Em seu artigo 1º, incisos III e IV, respectivamente, a Constituição garante a dignidade da pessoa humana e os valores sociais do trabalho e da livre iniciativa como fundamentos da República Federativa do Brasil. O artigo 6º estabelece o trabalho como direito social fundamental, e o artigo 7º enumera um extenso rol de direitos dos trabalhadores urbanos e rurais que materializam, no plano concreto, as dimensões do trabalho decente, como o salário-mínimo, o limite de jornada, repouso semanal, proteção contra despedida arbitrária, segurança no trabalho, entre outros. O artigo 170, ao tratar da ordem econômica, assegura a todos existência digna, conforme os ditames da justiça social, tendo como princípios a função social da propriedade (inciso III) e a busca do pleno emprego (inciso VIII). Já o artigo 193 estabelece que a ordem social tem como base o primado do trabalho e como objetivo o bem-estar e a justiça sociais.

Da mesma forma, a CLT também contém inúmeros dispositivos que concretizam aspectos do trabalho decente, assim como a Lei nº 14.457/2022, que instituiu o Programa Emprega + Mulheres e alterou a CIPA para Comissão Interna de Prevenção de Acidentes e de Assédio de maneira a promover a segurança e dignidade no ambiente laboral.

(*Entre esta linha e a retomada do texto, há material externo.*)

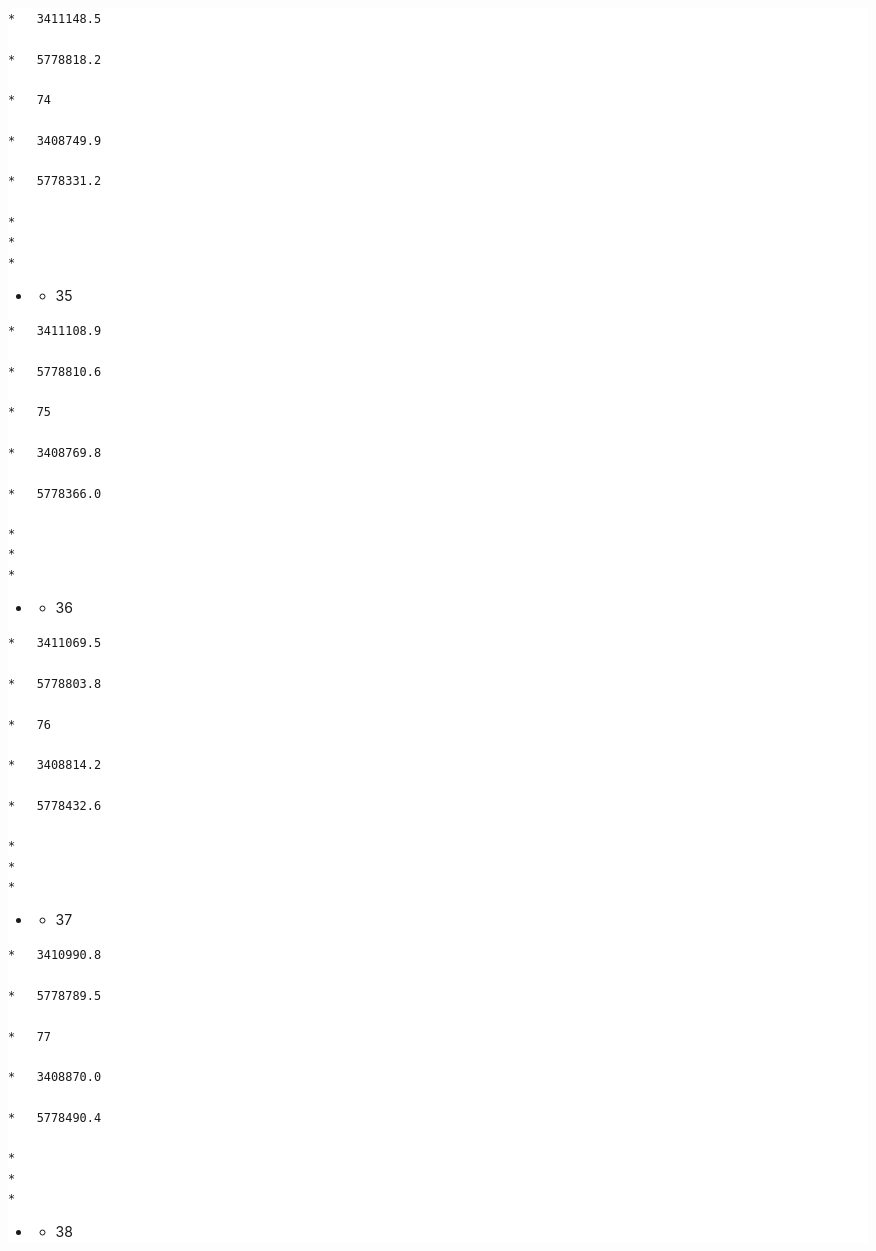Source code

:     *   3411148.5

    *   5778818.2

    *   74

    *   3408749.9

    *   5778331.2

    *
    *
    *

*    *   35

    *   3411108.9

    *   5778810.6

    *   75

    *   3408769.8

    *   5778366.0

    *
    *
    *

*    *   36

    *   3411069.5

    *   5778803.8

    *   76

    *   3408814.2

    *   5778432.6

    *
    *
    *

*    *   37

    *   3410990.8

    *   5778789.5

    *   77

    *   3408870.0

    *   5778490.4

    *
    *
    *

*    *   38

O pacto firmado recentemente tem natureza jurídica de instrumento de cooperação interinstitucional e compromisso setorial, de adesão voluntária. Sua eficácia é, portanto, declaratória de compromissos e programática, constituindo-se como ferramenta de soft law laboral. Não obstante, sua relevância jurídica é inegável pois concretiza o princípio do diálogo social tripartite ao reunir os atores sociais na construção de soluções consensuais para problemas do mundo do trabalho.

Infelizmente, porém, a efetivação do trabalho decente no Brasil ainda enfrenta obstáculos estruturais significativos, como a alta taxa de informalidade, o número crescente de acidentes do trabalho e doenças profissionais, a discriminação e desigualdade de gênero e raça, além do trabalho em condições análogas à de escravo, que é realidade em diversos setores econômicos.